Speart’s books are light, frothy, humorous, engaging and whip along at a nice, quick pace. Her characters often drift toward caricatures, but they are meant to, and the plot has enough twists and turns to make it not an entirely predictable journey. The wildlife angle is a good one, with enough potential scenarios that Porter should never be short of an interesting case. Black Delta Night is a solid enough addition to the series and an entertaining filler for a wet afternoon.

I’d be interested to hear suggestions about either:

a) novels that focus on other agencies involved in crime detection beyond the usual suspects (e.g., the police, FBI)

b) other writers using the tart noir style (I’ve mostly read Lauren Henderson, Katy Munger, Jessica Speart, Stella Duffy and Janet Evanovich)

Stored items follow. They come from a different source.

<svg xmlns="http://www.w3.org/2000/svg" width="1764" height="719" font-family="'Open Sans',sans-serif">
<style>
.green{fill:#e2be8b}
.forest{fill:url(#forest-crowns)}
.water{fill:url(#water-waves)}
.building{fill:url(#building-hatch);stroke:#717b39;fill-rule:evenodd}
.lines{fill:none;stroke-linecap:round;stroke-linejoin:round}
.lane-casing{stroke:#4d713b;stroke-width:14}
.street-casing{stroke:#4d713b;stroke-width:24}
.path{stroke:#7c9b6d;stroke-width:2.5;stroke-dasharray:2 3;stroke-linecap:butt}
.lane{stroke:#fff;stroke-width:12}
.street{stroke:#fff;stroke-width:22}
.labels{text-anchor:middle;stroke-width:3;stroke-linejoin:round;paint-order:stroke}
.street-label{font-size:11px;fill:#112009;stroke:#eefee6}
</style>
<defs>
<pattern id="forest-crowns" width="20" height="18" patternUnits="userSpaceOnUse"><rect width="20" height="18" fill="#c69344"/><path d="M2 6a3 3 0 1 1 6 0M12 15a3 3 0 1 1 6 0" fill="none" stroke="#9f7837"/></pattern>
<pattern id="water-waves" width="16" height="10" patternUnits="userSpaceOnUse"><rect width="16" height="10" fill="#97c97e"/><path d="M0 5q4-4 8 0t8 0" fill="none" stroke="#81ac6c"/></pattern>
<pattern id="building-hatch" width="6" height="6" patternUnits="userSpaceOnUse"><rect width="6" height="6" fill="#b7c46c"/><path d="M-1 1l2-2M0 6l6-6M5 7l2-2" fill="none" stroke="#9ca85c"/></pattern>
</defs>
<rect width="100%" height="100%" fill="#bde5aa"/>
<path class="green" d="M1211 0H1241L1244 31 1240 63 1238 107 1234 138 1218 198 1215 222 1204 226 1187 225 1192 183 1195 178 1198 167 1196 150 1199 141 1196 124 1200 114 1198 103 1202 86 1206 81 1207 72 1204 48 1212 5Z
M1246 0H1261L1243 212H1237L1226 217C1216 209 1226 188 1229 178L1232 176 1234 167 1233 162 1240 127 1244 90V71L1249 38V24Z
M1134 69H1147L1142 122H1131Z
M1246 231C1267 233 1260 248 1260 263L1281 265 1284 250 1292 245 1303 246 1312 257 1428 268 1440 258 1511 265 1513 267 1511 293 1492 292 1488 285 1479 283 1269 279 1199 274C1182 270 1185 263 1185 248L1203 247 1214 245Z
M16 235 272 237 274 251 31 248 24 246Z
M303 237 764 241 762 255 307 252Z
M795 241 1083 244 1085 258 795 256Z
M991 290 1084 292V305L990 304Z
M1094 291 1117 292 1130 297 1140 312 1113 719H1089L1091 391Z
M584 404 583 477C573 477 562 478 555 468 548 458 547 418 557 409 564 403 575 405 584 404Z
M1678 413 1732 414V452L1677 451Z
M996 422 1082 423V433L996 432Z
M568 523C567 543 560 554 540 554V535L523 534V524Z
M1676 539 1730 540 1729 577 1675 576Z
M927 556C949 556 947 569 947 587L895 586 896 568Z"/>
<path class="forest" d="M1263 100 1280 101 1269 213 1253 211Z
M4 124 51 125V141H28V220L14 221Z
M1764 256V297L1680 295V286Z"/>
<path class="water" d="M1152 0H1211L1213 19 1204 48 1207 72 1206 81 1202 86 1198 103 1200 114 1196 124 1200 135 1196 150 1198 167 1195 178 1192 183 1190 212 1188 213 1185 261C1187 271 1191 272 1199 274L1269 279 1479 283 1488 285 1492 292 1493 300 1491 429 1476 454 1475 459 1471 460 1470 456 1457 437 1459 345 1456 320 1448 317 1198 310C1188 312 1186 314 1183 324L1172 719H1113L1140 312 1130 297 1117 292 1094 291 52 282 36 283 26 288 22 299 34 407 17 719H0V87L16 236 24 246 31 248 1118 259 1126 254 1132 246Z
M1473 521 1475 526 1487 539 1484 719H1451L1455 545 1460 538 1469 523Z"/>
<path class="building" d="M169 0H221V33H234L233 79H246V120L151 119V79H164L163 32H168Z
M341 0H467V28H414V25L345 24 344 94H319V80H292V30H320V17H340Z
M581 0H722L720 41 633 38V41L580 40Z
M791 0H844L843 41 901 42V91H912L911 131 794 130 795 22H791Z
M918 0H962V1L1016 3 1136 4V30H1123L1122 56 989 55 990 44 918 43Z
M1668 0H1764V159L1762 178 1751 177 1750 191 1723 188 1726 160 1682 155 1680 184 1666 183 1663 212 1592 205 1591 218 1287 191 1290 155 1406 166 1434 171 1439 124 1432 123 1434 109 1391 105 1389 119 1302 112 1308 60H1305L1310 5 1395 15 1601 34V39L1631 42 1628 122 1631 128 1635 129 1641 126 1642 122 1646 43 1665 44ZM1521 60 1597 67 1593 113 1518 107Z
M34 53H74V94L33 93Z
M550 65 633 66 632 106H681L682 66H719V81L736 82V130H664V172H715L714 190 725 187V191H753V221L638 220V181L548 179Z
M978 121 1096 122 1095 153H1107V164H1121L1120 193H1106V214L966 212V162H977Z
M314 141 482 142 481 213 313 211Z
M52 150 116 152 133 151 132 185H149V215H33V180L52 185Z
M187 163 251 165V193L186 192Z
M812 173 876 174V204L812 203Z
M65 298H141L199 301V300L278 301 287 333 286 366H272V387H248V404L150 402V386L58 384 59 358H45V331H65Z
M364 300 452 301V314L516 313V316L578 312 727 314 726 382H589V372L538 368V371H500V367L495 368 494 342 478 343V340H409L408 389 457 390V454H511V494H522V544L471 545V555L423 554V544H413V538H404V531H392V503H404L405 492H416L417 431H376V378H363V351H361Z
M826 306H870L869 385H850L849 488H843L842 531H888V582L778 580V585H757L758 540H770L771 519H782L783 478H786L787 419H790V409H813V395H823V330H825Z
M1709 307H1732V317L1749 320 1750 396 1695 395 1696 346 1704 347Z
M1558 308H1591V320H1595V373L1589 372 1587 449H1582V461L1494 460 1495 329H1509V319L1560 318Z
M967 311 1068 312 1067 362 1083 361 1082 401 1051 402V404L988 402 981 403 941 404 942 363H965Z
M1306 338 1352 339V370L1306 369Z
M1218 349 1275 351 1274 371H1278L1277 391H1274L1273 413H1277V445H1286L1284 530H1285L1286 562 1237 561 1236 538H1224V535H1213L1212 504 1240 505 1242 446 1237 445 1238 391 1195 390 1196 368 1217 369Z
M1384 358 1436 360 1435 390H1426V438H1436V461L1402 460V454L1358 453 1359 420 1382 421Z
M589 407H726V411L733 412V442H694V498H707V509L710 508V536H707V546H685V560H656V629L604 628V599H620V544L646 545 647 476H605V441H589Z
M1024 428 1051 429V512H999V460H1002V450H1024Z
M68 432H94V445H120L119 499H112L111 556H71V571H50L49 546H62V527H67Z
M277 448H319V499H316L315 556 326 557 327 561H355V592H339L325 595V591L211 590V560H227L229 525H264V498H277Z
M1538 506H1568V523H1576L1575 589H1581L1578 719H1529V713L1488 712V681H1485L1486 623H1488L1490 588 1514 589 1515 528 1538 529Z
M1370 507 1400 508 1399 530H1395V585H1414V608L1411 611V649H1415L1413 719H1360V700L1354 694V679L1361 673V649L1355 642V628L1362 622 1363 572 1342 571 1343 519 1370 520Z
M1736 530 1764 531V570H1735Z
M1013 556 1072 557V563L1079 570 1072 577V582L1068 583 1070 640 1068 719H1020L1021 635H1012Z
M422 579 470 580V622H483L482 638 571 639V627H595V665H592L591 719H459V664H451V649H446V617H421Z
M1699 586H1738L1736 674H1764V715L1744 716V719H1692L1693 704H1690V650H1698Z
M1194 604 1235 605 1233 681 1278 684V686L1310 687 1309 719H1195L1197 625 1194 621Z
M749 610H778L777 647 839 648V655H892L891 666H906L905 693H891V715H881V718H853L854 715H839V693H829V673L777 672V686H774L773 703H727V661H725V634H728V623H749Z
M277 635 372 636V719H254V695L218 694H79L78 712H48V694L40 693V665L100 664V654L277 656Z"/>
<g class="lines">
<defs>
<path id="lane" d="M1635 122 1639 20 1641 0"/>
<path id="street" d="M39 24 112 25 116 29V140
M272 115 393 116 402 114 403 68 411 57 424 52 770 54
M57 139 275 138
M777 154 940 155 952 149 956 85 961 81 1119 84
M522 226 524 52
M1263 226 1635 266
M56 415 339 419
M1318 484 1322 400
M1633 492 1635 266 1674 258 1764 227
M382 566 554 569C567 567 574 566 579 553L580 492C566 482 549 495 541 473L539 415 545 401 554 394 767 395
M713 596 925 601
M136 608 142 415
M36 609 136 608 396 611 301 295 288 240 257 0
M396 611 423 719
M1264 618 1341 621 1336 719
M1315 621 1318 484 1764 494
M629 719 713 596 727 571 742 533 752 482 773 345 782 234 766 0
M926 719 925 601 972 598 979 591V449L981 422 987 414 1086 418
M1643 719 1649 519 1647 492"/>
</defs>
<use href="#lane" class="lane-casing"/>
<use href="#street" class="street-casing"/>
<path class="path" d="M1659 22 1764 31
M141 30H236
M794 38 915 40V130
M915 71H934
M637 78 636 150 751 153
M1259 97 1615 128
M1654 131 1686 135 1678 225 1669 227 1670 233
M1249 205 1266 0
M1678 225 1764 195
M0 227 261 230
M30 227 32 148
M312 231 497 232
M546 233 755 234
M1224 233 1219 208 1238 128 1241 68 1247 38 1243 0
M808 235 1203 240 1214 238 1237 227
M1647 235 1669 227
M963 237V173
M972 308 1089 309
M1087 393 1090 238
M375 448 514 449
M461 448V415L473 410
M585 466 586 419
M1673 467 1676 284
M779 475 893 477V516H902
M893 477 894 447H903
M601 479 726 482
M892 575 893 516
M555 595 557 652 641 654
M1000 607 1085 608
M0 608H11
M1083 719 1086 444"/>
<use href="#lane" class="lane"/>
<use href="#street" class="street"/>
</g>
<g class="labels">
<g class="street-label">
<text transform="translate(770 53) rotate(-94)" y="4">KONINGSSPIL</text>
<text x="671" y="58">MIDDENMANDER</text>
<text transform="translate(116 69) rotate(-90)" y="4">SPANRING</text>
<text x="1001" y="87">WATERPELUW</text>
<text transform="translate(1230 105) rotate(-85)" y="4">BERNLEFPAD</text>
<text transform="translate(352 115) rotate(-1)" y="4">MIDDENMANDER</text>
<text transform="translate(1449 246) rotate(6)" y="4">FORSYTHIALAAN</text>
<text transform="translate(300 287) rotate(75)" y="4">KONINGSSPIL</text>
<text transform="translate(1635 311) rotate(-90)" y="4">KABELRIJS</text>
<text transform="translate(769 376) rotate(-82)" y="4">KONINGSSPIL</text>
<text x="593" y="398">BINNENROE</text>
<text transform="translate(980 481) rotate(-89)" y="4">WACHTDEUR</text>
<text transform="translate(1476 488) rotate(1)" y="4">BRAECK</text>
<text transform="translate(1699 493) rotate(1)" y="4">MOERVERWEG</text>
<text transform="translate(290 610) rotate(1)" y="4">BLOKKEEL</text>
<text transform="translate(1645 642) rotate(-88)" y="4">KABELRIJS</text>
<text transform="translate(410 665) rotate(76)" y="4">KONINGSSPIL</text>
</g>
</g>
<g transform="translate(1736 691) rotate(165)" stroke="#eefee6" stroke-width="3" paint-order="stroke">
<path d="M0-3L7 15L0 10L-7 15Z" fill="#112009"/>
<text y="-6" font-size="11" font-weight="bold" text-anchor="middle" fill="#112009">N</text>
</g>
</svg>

Tartcity describes tart noir genre thus: "Tart. It's a potent four-letter word. Sweet, sour, sharp, sexy, bad, with a touch of cheesecake. It seemed to sum up the detectives in our segment of the crime fiction genre, the independent-minded female sleuths who are tough enough to take on thugs and corrupt cops, tender enough to be moved by tough, tender men (or women, as the case may be). These are neofeminist women, half Philip Marlowe, half femme-fatale, who make their own rules, who think it's entirely possible to save the world while wearing a drop-dead dress and four-inch heels. "


Dorte H said...

The Danish author Susanne Staun writes a hilarious series about a female profiler who excels at her work but is so vain that she has had more plastic surgery than Michael Jackson. And now her favourite surgeon has refused to touch her face again!

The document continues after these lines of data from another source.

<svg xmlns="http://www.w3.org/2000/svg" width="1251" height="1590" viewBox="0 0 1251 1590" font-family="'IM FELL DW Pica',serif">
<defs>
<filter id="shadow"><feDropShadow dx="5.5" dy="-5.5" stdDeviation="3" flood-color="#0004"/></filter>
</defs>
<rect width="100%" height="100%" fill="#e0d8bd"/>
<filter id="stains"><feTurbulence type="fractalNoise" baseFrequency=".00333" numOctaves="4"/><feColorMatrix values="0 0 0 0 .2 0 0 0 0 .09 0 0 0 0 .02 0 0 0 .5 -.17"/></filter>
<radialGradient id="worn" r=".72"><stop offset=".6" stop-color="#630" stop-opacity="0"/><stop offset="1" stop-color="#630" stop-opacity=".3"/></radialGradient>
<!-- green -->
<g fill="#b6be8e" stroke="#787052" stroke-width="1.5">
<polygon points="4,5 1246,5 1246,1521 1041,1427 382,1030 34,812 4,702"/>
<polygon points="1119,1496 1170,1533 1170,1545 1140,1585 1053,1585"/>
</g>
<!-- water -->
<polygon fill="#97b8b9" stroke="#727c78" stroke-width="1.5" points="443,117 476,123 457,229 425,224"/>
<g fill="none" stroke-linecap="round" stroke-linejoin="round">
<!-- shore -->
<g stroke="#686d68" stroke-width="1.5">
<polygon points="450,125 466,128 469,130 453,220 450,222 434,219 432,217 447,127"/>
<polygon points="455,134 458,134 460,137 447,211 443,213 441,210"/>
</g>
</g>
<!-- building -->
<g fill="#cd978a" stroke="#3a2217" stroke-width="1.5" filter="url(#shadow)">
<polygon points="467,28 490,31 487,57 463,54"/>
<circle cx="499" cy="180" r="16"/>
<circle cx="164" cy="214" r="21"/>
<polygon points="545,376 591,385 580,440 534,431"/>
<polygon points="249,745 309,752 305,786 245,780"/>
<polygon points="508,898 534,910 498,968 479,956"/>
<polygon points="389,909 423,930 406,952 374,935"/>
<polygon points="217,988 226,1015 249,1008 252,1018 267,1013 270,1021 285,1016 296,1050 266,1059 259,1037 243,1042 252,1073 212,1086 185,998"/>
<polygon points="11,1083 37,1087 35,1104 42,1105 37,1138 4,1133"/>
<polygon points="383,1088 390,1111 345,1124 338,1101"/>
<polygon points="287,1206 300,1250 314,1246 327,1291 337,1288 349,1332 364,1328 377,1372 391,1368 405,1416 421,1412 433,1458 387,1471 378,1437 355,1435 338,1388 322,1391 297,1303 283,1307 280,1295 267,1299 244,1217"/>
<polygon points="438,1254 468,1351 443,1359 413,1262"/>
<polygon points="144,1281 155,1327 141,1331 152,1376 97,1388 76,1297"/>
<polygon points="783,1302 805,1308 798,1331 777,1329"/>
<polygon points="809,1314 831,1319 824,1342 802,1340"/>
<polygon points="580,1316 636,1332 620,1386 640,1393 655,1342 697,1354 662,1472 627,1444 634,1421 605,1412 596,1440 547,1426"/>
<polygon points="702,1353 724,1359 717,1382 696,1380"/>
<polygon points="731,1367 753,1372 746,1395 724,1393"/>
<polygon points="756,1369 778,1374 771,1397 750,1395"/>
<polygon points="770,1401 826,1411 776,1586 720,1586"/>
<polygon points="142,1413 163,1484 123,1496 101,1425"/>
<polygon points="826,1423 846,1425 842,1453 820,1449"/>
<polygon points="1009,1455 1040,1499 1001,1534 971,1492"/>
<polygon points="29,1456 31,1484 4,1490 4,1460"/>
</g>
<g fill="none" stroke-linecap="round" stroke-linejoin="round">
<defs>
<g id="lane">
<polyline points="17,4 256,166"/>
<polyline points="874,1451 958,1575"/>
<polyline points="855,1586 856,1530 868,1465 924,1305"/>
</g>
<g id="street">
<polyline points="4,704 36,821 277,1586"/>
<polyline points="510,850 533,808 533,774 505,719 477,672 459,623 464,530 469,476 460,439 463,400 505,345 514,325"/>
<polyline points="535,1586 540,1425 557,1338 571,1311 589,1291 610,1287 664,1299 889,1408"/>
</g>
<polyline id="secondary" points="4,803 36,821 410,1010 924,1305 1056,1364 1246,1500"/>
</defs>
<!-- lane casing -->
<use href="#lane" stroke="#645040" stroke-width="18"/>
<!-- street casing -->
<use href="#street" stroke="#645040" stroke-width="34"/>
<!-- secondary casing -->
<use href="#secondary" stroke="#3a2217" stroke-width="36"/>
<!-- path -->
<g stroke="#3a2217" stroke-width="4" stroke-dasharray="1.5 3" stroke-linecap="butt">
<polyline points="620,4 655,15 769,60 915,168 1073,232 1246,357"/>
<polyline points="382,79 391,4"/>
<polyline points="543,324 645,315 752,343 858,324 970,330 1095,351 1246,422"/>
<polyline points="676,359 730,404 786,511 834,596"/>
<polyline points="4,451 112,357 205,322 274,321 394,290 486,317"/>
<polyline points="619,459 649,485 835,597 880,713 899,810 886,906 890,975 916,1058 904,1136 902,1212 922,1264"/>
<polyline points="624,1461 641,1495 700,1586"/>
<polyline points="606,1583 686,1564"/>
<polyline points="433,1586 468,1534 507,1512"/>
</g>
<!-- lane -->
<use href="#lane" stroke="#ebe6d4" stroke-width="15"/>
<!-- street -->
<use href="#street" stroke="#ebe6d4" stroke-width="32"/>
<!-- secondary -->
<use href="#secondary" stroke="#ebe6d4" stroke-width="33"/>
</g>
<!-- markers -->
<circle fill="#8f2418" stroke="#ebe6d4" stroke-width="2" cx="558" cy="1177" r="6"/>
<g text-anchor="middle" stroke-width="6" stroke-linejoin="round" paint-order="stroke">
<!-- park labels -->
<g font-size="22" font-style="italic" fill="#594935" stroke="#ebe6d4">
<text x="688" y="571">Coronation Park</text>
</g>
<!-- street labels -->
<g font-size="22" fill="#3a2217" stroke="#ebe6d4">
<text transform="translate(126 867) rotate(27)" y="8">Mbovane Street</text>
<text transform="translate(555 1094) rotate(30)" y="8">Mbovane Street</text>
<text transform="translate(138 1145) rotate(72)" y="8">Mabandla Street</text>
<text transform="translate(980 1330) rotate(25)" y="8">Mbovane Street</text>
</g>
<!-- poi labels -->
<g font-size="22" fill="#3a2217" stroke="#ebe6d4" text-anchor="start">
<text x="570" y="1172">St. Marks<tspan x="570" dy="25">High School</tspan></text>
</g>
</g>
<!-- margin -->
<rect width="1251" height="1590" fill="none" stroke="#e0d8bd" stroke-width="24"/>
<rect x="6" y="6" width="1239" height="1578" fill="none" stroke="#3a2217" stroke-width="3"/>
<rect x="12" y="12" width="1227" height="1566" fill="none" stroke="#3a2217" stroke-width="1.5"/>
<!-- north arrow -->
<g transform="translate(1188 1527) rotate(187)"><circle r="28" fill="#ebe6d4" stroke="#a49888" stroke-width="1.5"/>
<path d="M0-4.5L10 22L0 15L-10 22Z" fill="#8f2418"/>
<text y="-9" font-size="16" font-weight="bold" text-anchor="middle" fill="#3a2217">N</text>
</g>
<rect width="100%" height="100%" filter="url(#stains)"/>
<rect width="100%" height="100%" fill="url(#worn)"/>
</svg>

Unfortunately the series is only translated into German and Dutch. I don´t know if that is any help?

Karen (Euro Crime) said...

It's been a while since I've read them but I used to love Nevada Barr's Anna Pigeon series. She's a park ranger and each book is set in a different national park (I think some of the later ones revisit earlier places). The first one is Track of the Cat.

Rob Kitchin said...

Hi Dorte - I'm afraid, to my shame, I'm a strictly English reader, but if they are translated I'll give them a go.

Thanks, Karen. I might give these a go at some point. I have seen these before, but shallow as I am the covers have always put me off!

Karen (Euro Crime) said...

I found the first 2 superb, the third so-so and then 4 was good, 5 so-so, 6 good - and I then lost heart a bit! I've got 7-10 on the tbr but I think there are several more available now.